• EXERCISE DATA
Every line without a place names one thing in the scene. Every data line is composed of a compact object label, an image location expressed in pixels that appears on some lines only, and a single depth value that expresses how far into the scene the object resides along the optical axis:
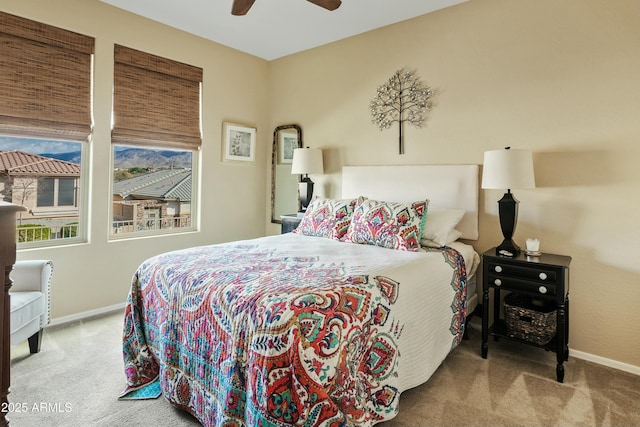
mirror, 4.47
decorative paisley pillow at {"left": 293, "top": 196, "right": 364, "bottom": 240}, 3.05
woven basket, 2.42
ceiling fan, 2.22
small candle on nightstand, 2.59
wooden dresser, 1.22
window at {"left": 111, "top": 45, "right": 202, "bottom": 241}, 3.42
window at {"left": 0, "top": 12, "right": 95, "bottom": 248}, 2.80
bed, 1.40
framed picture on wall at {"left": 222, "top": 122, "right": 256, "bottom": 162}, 4.23
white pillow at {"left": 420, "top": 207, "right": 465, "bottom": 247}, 2.79
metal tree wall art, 3.35
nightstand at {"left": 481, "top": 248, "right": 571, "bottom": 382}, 2.29
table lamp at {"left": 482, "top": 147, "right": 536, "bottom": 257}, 2.52
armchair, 2.39
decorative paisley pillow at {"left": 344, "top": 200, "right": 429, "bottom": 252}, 2.65
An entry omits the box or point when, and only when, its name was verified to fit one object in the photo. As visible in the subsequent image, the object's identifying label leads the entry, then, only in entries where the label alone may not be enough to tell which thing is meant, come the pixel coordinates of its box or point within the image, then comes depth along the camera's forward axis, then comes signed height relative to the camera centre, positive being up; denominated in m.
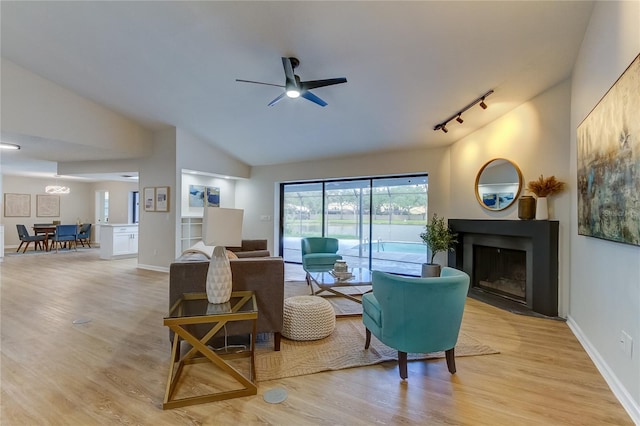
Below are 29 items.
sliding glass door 6.28 -0.11
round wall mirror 4.20 +0.45
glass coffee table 3.79 -0.87
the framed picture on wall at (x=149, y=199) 6.48 +0.26
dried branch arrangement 3.60 +0.35
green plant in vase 5.03 -0.44
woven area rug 2.45 -1.25
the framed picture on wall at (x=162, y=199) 6.28 +0.26
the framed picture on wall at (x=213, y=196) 7.66 +0.40
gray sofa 2.59 -0.63
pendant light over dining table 9.48 +0.66
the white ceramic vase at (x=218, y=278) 2.42 -0.53
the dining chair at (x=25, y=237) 8.94 -0.80
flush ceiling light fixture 5.47 +1.17
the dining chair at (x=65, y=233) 9.14 -0.71
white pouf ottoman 2.97 -1.06
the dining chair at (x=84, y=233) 9.98 -0.76
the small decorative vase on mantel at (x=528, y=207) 3.85 +0.10
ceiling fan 3.15 +1.36
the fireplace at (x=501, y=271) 4.26 -0.86
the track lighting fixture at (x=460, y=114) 3.91 +1.44
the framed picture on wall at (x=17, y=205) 9.88 +0.16
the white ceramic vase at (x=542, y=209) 3.74 +0.08
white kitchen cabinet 7.91 -0.80
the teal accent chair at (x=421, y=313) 2.21 -0.74
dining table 9.37 -0.65
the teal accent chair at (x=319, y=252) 5.20 -0.72
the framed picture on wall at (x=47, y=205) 10.47 +0.18
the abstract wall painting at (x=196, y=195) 7.29 +0.40
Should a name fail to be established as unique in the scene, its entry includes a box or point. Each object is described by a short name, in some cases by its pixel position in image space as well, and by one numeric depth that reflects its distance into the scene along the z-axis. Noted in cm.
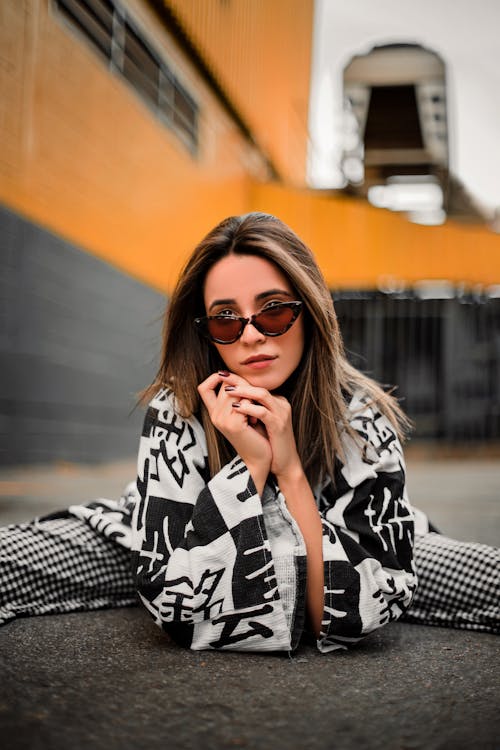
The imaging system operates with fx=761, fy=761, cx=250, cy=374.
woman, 184
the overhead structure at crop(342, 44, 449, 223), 1195
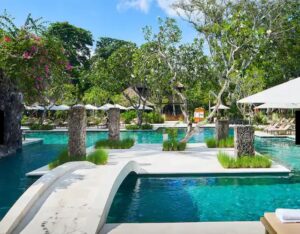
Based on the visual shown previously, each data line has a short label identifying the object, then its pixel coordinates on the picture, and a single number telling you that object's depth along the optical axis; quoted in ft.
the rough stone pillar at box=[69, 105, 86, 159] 26.92
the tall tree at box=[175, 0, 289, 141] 37.29
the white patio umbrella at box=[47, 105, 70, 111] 70.25
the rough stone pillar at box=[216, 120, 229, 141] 37.57
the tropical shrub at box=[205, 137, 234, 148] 37.20
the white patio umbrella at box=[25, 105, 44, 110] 73.14
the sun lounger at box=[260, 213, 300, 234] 8.37
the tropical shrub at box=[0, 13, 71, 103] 24.08
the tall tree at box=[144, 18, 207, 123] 37.48
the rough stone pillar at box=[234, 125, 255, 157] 26.82
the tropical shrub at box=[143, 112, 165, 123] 84.73
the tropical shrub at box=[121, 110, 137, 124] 79.79
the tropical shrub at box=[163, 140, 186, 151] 35.28
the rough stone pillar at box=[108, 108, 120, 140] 40.15
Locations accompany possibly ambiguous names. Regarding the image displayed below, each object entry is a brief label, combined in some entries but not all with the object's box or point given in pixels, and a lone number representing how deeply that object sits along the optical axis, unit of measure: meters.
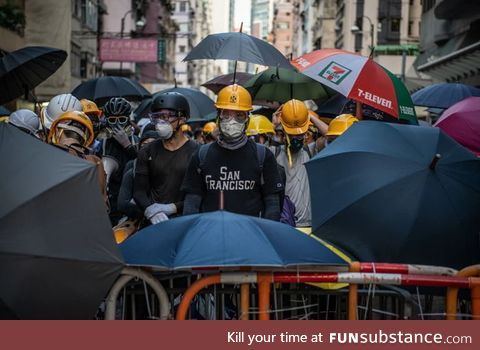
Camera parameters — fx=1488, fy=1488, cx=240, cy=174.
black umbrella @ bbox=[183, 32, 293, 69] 14.22
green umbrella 17.07
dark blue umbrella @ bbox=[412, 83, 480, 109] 19.32
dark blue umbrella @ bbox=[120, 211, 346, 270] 6.67
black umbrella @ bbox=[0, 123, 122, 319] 5.97
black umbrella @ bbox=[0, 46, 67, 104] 16.00
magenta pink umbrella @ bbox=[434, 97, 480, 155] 12.93
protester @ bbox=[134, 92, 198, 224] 10.59
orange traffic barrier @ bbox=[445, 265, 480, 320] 7.08
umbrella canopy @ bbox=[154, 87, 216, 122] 22.17
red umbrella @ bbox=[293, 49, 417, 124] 13.41
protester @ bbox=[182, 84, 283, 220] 9.37
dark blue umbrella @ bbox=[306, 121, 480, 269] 7.84
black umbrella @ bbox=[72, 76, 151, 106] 20.44
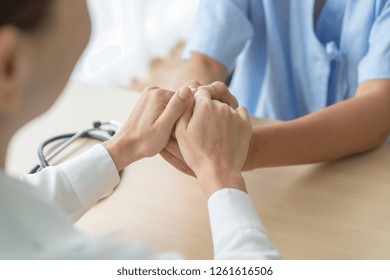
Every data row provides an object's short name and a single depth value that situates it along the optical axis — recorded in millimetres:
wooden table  980
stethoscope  1150
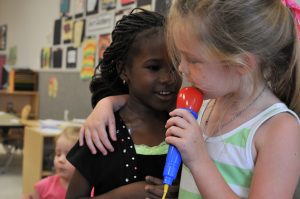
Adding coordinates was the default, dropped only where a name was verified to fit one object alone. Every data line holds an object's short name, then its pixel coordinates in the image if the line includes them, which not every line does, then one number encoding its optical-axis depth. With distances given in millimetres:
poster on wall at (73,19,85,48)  3564
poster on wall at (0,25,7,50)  5684
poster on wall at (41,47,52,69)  4176
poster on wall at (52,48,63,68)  3929
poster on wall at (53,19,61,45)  4008
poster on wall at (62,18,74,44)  3773
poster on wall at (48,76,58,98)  4023
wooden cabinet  3010
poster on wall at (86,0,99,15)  3377
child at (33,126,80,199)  1743
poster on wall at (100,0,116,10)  3109
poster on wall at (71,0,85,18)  3602
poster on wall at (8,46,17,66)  5364
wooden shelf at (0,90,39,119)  4461
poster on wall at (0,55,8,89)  5371
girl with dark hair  912
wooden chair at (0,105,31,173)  4270
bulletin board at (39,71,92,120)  3480
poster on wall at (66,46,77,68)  3671
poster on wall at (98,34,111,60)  3142
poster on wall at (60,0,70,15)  3867
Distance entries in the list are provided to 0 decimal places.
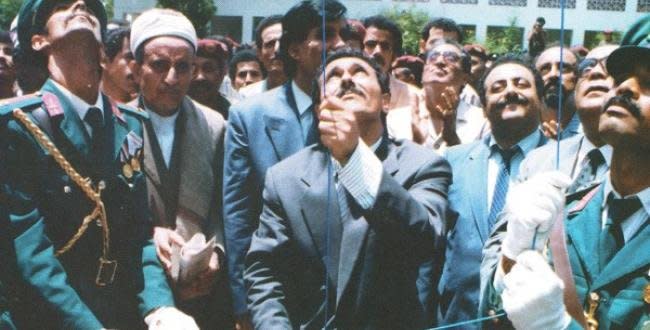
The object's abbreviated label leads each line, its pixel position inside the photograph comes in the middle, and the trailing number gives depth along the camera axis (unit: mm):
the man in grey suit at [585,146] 2594
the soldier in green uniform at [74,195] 2314
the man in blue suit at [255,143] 3031
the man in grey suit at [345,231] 2402
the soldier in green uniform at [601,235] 1830
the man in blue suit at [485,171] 3035
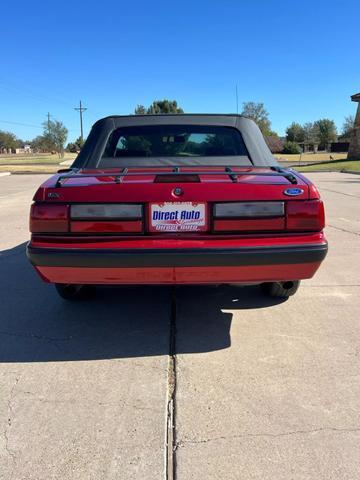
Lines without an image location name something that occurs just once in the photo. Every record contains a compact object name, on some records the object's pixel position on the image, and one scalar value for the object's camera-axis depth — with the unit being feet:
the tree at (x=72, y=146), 278.83
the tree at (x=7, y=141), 394.73
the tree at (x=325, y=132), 305.32
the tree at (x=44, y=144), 276.82
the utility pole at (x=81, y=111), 224.64
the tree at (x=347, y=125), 297.65
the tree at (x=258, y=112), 217.36
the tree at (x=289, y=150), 200.46
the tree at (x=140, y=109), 217.36
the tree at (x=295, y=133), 305.24
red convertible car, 9.65
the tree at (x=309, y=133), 312.50
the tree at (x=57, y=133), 268.41
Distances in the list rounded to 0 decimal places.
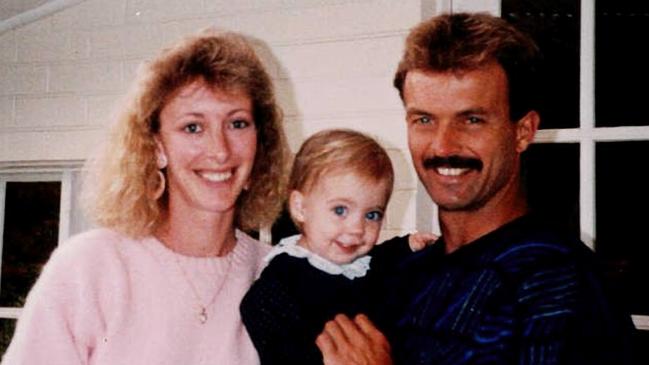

• WORK ITEM
Copy every line from the records that holds the string "white".

• RESPONSE TO THIS EXERCISE
white pillow at {"left": 420, "top": 207, "right": 465, "bottom": 247}, 2.79
the white ceramic vase at (x=218, y=278) 2.42 -0.53
white pouf ottoman 2.97 -1.06
the white ceramic vase at (x=542, y=209) 3.74 +0.08
white kitchen cabinet 7.91 -0.80
the white patio umbrella at box=[47, 105, 70, 111] 70.25
the white patio umbrella at box=[25, 105, 44, 110] 73.14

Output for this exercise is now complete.